Exercise »
Locate every line in the material below that has the word "evaluation". Copy each of those lines.

Raw data »
■ ■ ■

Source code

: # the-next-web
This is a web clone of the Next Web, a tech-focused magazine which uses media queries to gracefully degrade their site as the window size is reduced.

■ ■ ■

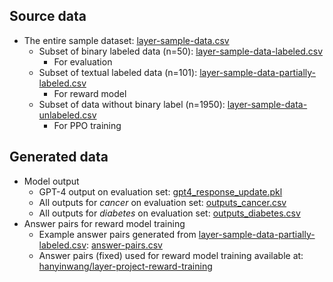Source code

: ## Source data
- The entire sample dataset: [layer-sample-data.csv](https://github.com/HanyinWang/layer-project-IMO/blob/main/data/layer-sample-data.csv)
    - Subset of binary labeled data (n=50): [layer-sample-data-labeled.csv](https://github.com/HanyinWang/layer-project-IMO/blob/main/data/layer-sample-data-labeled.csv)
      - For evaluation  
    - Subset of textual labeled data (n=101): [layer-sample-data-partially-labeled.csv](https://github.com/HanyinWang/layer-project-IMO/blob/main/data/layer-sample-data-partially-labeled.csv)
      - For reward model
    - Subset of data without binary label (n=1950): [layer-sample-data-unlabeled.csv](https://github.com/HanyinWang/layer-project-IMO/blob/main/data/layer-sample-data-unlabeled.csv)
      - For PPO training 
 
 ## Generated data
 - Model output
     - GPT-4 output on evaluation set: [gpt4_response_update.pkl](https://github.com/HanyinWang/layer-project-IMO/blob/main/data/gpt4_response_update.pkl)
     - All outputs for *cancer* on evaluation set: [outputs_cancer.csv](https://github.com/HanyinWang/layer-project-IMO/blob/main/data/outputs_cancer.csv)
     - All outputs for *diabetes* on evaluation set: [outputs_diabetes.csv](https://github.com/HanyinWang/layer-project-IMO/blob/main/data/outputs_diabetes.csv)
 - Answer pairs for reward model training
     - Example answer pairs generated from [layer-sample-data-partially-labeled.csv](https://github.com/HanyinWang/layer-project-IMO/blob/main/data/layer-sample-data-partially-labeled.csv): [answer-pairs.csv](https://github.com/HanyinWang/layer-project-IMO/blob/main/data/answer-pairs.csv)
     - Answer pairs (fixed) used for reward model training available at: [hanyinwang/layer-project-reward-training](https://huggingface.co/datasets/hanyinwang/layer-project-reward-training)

■ ■ ■

Problem solution »
      - For evaluation  
     - GPT-4 output on evaluation set: [gpt4_response_update.pkl](https://github.com/HanyinWang/layer-project-IMO/blob/main/data/gpt4_response_update.pkl)
     - All outputs for *cancer* on evaluation set: [outputs_cancer.csv](https://github.com/HanyinWang/layer-project-IMO/blob/main/data/outputs_cancer.csv)
     - All outputs for *diabetes* on evaluation set: [outputs_diabetes.csv](https://github.com/HanyinWang/layer-project-IMO/blob/main/data/outputs_diabetes.csv)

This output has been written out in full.